## Begin PASSAGE SHOWN
Jackson's faith in his rapping turned out to be well-placed. After the song sold millions of copies and spent seven weeks at the top of the US charts, Bottrell says his manager started getting calls asking L.T.B. to do a full album.
Though I've been confounded by the mystery of the rapping on "Black or White" for years, Bottrell told me that he has, in fact, publicly revealed that he is L.T.B. before. That was in a 2001 interview with Sound on Sound, a publication that describes itself as the "world's premier music recording technology magazine." But, Bottrell said, the revelation flew under the radar due to the technical nature of the publication. (Sample quote: "I just hooked up a Kramer American guitar to a Mesa Boogie amp, miked it with a Beyer M160, and got that gritty sound as I played to his singing.")
I'm no music expert, but I can't think of an earlier example of a huge pop star having a rapper come into their song for a guest verse about two-thirds of the way through the track (something that has become pretty ubiquitous today, on everything from Rihanna's "Umbrella" to Justin Bieber's "Beauty and a Beat"). I asked Bottrell if he had been the first person to do this, and he said, though he had never really thought about it before, he couldn't think of a song where someone had done this before him.
He also explained that, when the song had first been released, he had to make an edited version with the rap cut out because mainstream radio stations had no-rap policies and wouldn't play the song otherwise. "I believe this record might have opened some doors," he explained. "It's always a process, right? I think it changed over the next two years, very quickly."
When I suggested that this might mean that Bottrell might be, without realizing it, one of the most influential rappers of all time, he cut me off with a laugh. "Stop." he said. "No. Don't even go there."
## End PASSAGE SHOWN
## Begin INFORMATION SHOWN
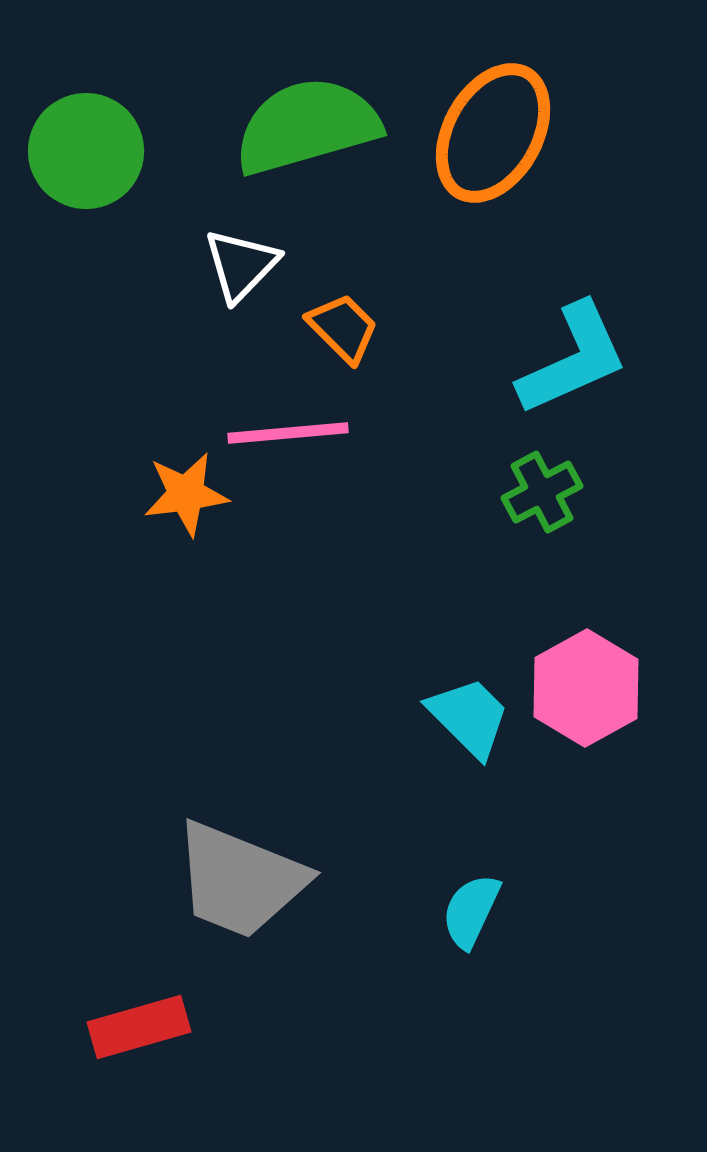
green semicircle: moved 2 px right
## End INFORMATION SHOWN
**EXERCISE:**
According to the passage on the rap in "Black or White," in which publication did Bottrell first publicly reveal that he is L.T.B.? The lines placed after the passage are separate material and have no connection to it.

**SOLUTION FOR THIS PROBLEM:**
He revealed it in a 2001 interview with Sound on Sound.